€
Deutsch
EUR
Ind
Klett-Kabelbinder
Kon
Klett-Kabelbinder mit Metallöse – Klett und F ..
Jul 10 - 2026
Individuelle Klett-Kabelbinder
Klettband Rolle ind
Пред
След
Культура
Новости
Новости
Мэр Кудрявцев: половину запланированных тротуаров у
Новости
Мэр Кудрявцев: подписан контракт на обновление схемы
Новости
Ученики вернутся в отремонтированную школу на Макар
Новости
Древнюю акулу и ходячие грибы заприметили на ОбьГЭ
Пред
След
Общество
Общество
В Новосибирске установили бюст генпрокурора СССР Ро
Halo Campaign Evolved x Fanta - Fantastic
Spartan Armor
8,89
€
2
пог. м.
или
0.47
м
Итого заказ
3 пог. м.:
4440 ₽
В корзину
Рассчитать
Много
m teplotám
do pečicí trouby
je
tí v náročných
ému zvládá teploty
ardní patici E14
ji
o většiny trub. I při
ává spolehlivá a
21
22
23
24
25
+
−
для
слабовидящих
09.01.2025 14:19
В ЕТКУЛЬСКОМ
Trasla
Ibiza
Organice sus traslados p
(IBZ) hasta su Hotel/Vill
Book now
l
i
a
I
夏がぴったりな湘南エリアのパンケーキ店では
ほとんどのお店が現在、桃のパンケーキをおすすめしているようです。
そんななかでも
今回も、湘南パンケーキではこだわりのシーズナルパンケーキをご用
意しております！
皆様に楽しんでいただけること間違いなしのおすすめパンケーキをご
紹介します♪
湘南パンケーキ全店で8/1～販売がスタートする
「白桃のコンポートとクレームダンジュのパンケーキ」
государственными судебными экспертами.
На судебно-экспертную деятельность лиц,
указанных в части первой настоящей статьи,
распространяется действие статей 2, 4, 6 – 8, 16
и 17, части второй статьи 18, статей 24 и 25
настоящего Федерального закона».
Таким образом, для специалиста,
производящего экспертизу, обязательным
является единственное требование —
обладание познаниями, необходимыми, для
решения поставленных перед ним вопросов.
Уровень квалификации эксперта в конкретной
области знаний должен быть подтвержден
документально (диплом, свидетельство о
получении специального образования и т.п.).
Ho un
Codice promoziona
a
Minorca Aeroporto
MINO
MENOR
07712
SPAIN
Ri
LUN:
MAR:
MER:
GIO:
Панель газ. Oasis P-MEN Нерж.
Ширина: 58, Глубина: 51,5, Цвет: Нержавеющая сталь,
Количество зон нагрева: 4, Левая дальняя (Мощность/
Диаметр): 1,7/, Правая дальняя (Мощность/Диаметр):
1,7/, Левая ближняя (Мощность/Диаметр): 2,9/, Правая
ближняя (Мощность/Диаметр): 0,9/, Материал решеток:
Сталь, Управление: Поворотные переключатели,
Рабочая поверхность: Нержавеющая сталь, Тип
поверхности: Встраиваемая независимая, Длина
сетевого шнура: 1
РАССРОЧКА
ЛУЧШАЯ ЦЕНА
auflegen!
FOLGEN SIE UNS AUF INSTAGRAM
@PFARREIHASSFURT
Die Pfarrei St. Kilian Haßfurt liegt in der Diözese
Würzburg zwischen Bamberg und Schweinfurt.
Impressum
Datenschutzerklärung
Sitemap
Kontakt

# WORK REQUIRED
Write out each line of the material word for word and in its original order, with no changes.

# RESPONSE
€
Deutsch
EUR
Ind
Klett-Kabelbinder
Kon
Klett-Kabelbinder mit Metallöse – Klett und F ..
Jul 10 - 2026
Individuelle Klett-Kabelbinder
Klettband Rolle ind
Пред
След
Культура
Новости
Новости
Мэр Кудрявцев: половину запланированных тротуаров у
Новости
Мэр Кудрявцев: подписан контракт на обновление схемы
Новости
Ученики вернутся в отремонтированную школу на Макар
Новости
Древнюю акулу и ходячие грибы заприметили на ОбьГЭ
Пред
След
Общество
Общество
В Новосибирске установили бюст генпрокурора СССР Ро
Halo Campaign Evolved x Fanta - Fantastic
Spartan Armor
8,89
€
2
пог. м.
или
0.47
м
Итого заказ
3 пог. м.:
4440 ₽
В корзину
Рассчитать
Много
m teplotám
do pečicí trouby
je
tí v náročných
ému zvládá teploty
ardní patici E14
ji
o většiny trub. I při
ává spolehlivá a
21
22
23
24
25
+
−
для
слабовидящих
09.01.2025 14:19
В ЕТКУЛЬСКОМ
Trasla
Ibiza
Organice sus traslados p
(IBZ) hasta su Hotel/Vill
Book now
l
i
a
I
夏がぴったりな湘南エリアのパンケーキ店では
ほとんどのお店が現在、桃のパンケーキをおすすめしているようです。
そんななかでも
今回も、湘南パンケーキではこだわりのシーズナルパンケーキをご用
意しております！
皆様に楽しんでいただけること間違いなしのおすすめパンケーキをご
紹介します♪
湘南パンケーキ全店で8/1～販売がスタートする
「白桃のコンポートとクレームダンジュのパンケーキ」
государственными судебными экспертами.
На судебно-экспертную деятельность лиц,
указанных в части первой настоящей статьи,
распространяется действие статей 2, 4, 6 – 8, 16
и 17, части второй статьи 18, статей 24 и 25
настоящего Федерального закона».
Таким образом, для специалиста,
производящего экспертизу, обязательным
является единственное требование —
обладание познаниями, необходимыми, для
решения поставленных перед ним вопросов.
Уровень квалификации эксперта в конкретной
области знаний должен быть подтвержден
документально (диплом, свидетельство о
получении специального образования и т.п.).
Ho un
Codice promoziona
a
Minorca Aeroporto
MINO
MENOR
07712
SPAIN
Ri
LUN:
MAR:
MER:
GIO:
Панель газ. Oasis P-MEN Нерж.
Ширина: 58, Глубина: 51,5, Цвет: Нержавеющая сталь,
Количество зон нагрева: 4, Левая дальняя (Мощность/
Диаметр): 1,7/, Правая дальняя (Мощность/Диаметр):
1,7/, Левая ближняя (Мощность/Диаметр): 2,9/, Правая
ближняя (Мощность/Диаметр): 0,9/, Материал решеток:
Сталь, Управление: Поворотные переключатели,
Рабочая поверхность: Нержавеющая сталь, Тип
поверхности: Встраиваемая независимая, Длина
сетевого шнура: 1
РАССРОЧКА
ЛУЧШАЯ ЦЕНА
auflegen!
FOLGEN SIE UNS AUF INSTAGRAM
@PFARREIHASSFURT
Die Pfarrei St. Kilian Haßfurt liegt in der Diözese
Würzburg zwischen Bamberg und Schweinfurt.
Impressum
Datenschutzerklärung
Sitemap
Kontakt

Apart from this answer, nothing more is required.